* [WHAT TO PRODUCE]: Copy every line of text from the records below without changing a single character, and leave out the pictures.

Start of Block

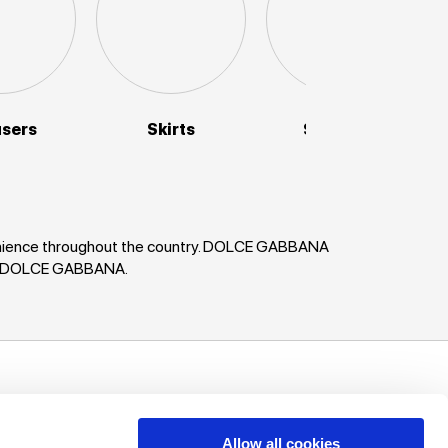
users
Skirts
Sweaters
venience throughout the country. DOLCE GABBANA
ses DOLCE GABBANA.
uch!
unts, offers
Allow all cookies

End of Block

* [RESULT]:
users
Skirts
Sweaters
venience throughout the country. DOLCE GABBANA
ses DOLCE GABBANA.
uch!
unts, offers
Allow all cookies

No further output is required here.